Plasmid DNA isolated using Qiagen™ Plasmid Midi and illustra plasmidPrep Midi Flow Kits was used to transfect the cell lines COS7, HeLa, and SH-SY5Y. The first two cell lines are representative of those that are relatively tolerant of contamination levels, while the latter SH-SY5Y cells are sensitive to elevated endotoxin levels. The results of these experiments are shown in Figure 5.5.

For COS7 and HeLa cell lines, both of the anion exchange-based midi-scale kits generated plasmid DNA of sufficient quality and purity to transfect the cells at comparable efficiencies (i.e., >70%). The endotoxin-sensitive SH-SY5Y cell line was transfected at comparable but lower efficiencies (i.e., ~10%), with plasmid DNA generated from both manufacturers’ kits.

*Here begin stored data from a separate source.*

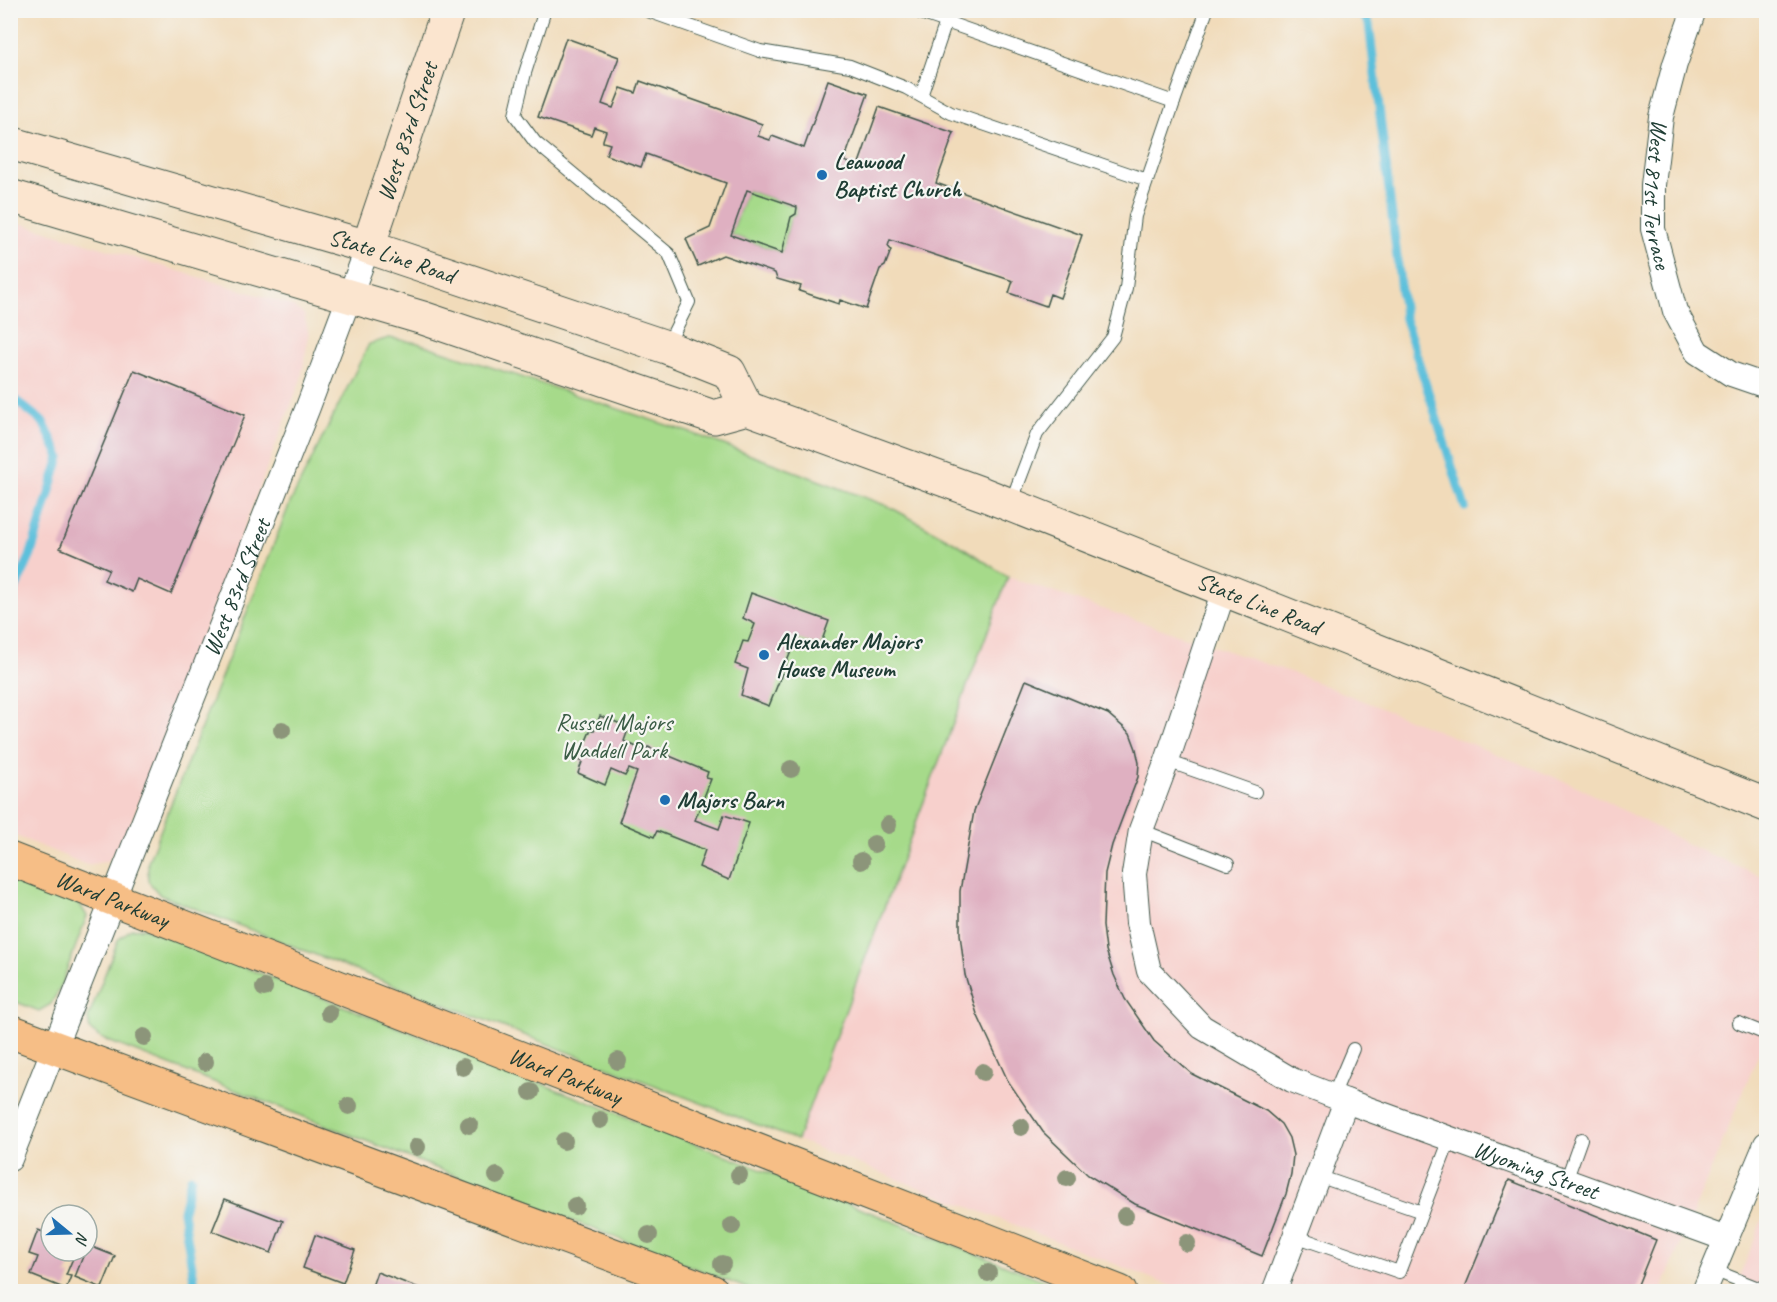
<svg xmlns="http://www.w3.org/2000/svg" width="1777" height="1302" font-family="Caveat,sans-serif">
<rect width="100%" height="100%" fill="#f6f6f2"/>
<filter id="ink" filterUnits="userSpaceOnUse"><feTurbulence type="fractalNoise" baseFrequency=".0167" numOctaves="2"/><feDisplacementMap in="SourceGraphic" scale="12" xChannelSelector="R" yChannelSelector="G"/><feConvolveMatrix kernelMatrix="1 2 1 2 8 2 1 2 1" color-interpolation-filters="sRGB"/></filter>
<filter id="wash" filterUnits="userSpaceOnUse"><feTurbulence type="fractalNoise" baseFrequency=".008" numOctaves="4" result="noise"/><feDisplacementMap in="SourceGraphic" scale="24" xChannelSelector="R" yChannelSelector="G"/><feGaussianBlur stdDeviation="1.35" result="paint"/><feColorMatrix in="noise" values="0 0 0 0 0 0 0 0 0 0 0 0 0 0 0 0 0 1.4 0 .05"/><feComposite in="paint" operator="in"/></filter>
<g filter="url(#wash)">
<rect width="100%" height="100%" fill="#f1dbba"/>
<g fill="#f7d0cc">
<polygon points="10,220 288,304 304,314 309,335 301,379 126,836 108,861 87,865 11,834"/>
<polygon points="1008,577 1293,673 1577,786 1695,848 1766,878 1766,1036 1661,1291 1184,1291 797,1140"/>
<polygon points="1766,1210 1766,1291 1734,1292 1757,1232"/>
</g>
<g fill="#a6da8a" stroke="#628c5f" stroke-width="1.5">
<polygon points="747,190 797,207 796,214 791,217 782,253 731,235"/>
<polygon points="389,338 418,343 697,435 890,507 961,546 1008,577 797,1140 160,895 148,881 148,862 290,503 369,344"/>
<polygon points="10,875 64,896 81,906 87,916 60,988 51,1004 39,1011 11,1000"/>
<polygon points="144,928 1071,1291 754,1291 103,1039 90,1030 88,1018 118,940 131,929"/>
</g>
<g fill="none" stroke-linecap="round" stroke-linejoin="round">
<g stroke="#5dc0db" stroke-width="9">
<polyline points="1360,10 1369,24 1404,316 1465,507"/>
<polyline points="10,396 43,422 60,457 30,557 10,600"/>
<polyline points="191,1178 183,1211 196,1292"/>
</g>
</g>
<g id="blocks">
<g fill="#dfb0c1" fill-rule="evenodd">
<path d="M566,38L619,57L602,104L613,108L621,88L636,93L640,81L762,124L758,136L770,140L772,136L804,148L828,80L868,94L844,161L858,166L879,107L954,133L936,183L1082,235L1060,298L1050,294L1046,306L1009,293L1013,281L890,240L888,246L891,250L885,266L880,269L866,309L840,300L839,304L799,291L801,286L777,279L775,273L723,255L698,266L686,239L710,228L726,183L646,154L641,167L606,155L610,144L603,142V140L606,131L594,127L591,135L538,117ZM747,190L797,207L796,214L791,217L782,253L731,235Z"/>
<polygon points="134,370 245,415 171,594 137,579 132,592 104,580 109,569 60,548"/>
<polygon points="751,593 829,621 820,646 796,639 769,706 741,695 748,669 735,664 743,641 748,642 755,624 743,618"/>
<polygon points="1026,680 1108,714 1130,733 1136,749 1139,763 1138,777 1112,845 1105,873 1103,926 1106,950 1114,975 1125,999 1154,1041 1192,1074 1266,1111 1281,1124 1289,1138 1293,1155 1291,1174 1286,1194 1262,1256 1135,1204 1088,1175 1043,1132 1008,1081 977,1014 965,975 960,934 960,891 974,811"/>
<polygon points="600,716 629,727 624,741 645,751 648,747 708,772 706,778 711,779 695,820 719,829 724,815 749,823 729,880 699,867 705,850 657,831 654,837 619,822 637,772 629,769 625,776 611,770 605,785 578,773 582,762 578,760 591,729 594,730"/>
<polygon points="1509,1180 1656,1240 1635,1292 1463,1292"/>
<polygon points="225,1199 283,1221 271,1253 212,1231"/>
<polygon points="49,1228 51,1229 51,1251 76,1251 66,1275 71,1276 66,1289 31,1275 38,1257 29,1254 38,1230 46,1233"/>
<polygon points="315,1235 355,1250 343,1283 303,1268"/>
<polygon points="87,1245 115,1256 102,1288 75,1277 85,1251 87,1251"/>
<polygon points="377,1272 427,1291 427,1292 370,1292"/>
</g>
</g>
</g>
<g filter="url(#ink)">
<use href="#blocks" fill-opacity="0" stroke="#3e5548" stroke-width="1.5"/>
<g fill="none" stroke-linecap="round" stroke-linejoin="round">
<defs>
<g id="lane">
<polyline points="545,10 525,73 515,115 535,142 669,254 689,302 667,346"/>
<polyline points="645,10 760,51 850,66 906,88 951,113 1147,180"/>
<polyline points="912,10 1174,102 1207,10"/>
<polyline points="921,96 946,22"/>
<polyline points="1010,505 1037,434 1113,337 1126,288 1135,216 1174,102"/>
<polyline points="1167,761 1255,792"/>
<polyline points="1141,830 1228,864"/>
<polyline points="1739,1023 1766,1034"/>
<polyline points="1333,1096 1353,1049"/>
<polyline points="1318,1176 1422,1212"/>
<polyline points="1566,1181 1581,1139"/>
<polyline points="1295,1236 1399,1272 1450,1139"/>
<polyline points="1713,1270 1766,1291"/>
</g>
<g id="street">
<path id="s1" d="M1694,10L1675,64L1661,117L1653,185V229L1675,311L1697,352L1731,374L1766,386"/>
<polyline points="1224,590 1167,761 1141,830 1134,874 1138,923 1149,971 1202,1027 1292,1080 1346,1101 1274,1292"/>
<path id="s2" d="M1346,1101L1726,1239"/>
<path id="s3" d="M10,1159L308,407L368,247"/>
<polyline points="1704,1292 1766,1144"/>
</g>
<g id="secondary">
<path id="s4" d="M10,143L368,247L666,347L729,372L747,408"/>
<path id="s5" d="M10,196L423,318L714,417L747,408L983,494L1766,805"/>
<path id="s6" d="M368,247L448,10"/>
</g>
<g id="primary">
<path id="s7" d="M10,859L1120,1292"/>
<polyline points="10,1031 713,1292"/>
</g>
</defs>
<use href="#lane" stroke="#3e5548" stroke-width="14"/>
<use href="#street" stroke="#3e5548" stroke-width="26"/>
<use href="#secondary" stroke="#3e5548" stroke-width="35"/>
<use href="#primary" stroke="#3e5548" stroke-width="35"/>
<use href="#lane" stroke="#fff" stroke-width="12"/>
<use href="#street" stroke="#fff" stroke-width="24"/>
<use href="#secondary" stroke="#fbe5cf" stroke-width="33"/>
<use href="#primary" stroke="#f6be86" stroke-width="33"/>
</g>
<g fill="#8c957a">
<circle cx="282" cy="730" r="9"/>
<circle cx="791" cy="769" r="9"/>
<circle cx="888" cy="825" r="9"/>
<circle cx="874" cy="844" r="9"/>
<circle cx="861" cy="861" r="9"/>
<circle cx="264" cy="988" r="9"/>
<circle cx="329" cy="1013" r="9"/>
<circle cx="144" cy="1037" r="9"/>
<circle cx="618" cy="1061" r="9"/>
<circle cx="205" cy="1062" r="9"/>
<circle cx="463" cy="1067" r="9"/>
<circle cx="983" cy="1072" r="9"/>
<circle cx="531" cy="1092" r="9"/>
<circle cx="349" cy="1106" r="9"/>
<circle cx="600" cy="1120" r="9"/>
<circle cx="469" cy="1125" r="9"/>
<circle cx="1021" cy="1127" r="9"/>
<circle cx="564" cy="1141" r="9"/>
<circle cx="417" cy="1147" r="9"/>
<circle cx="739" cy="1175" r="9"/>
<circle cx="497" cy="1176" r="9"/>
<circle cx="1067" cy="1178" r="9"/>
<circle cx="575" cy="1206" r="9"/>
<circle cx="1125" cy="1216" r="9"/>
<circle cx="732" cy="1226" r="9"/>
<circle cx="649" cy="1235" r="9"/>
<circle cx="1187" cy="1243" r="9"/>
<circle cx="722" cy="1264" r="9"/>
<circle cx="988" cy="1273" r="9"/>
</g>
</g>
<g fill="#1f6fb2" stroke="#f6f6f2" stroke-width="2">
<circle cx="822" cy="175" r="6"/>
<circle cx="764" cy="655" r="6"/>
<circle cx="665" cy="800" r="6"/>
</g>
<g text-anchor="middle" stroke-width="4.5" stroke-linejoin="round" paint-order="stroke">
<g font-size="24" fill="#1f3d34" stroke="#f6f6f2">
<text dy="8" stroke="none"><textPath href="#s6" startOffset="122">West 83rd Street</textPath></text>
<text dy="8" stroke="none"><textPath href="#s1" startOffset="190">West 81st Terrace</textPath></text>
<text dy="8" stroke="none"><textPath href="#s4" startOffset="398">State Line Road</textPath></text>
<text dy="8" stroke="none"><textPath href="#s3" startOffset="615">West 83rd Street</textPath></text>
<text dy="8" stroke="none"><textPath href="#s5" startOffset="1320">State Line Road</textPath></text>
<text dy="8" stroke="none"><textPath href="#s7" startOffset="110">Ward Parkway</textPath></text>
<text dy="8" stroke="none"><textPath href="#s7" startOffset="596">Ward Parkway</textPath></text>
<text dy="8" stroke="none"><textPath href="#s2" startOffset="202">Wyoming Street</textPath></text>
</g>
<g font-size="24" font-weight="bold" fill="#1f3d34" stroke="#f6f6f2" text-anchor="start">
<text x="834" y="169">Leawood<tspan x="834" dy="28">Baptist Church</tspan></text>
<text x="776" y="649">Alexander Majors<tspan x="776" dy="28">House Museum</tspan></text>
<text x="677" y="808">Majors Barn</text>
</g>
<g font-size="24" fill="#3a5c45" stroke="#f6f6f2">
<text x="614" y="730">Russell Majors<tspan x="614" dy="28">Waddell Park</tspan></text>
</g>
</g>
<rect width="1777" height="1302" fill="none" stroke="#f6f6f2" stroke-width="36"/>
<g transform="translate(69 1233) rotate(109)"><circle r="28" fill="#f6f6f2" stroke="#a0aca6" stroke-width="1.5"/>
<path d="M0-4.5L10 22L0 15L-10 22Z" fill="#1f6fb2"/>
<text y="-9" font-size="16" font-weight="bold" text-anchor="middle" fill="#1f3d34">N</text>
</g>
</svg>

Plasmid DNA isolated with illustra plasmidPrep Mini Spin and Midi Flow Kits was used to transfect the robust HEK293 cells. These cells are more amenable to transfection compared with the more sensitive cells described above. The highest transfection efficiency (~70%) was observed from plasmid DNA samples purified with illustra plasmidPrep Midi Flow Kit (50% efficiency was observed when using samples obtained from illustra plasmidPrep Mini Spin Kit). illustra Midi Flow Kit generates samples of high purity and quality that possess not only significantly reduced endotoxin levels, but also lower impurities such as proteins/salts/particulates compared with samples from illustra Mini Spin Kit.

To summarize, plasmid DNA purified using silica-based systems can be used to transfect certain robust cell lines. The advantage of using mini-scale extractions is that it facilitates the isolation and transfection of multiple samples relatively quickly and easily. Multiple plasmid DNA extractions based on a 96-well plate format that consists of silica membranes are commercially available and are routinely performed.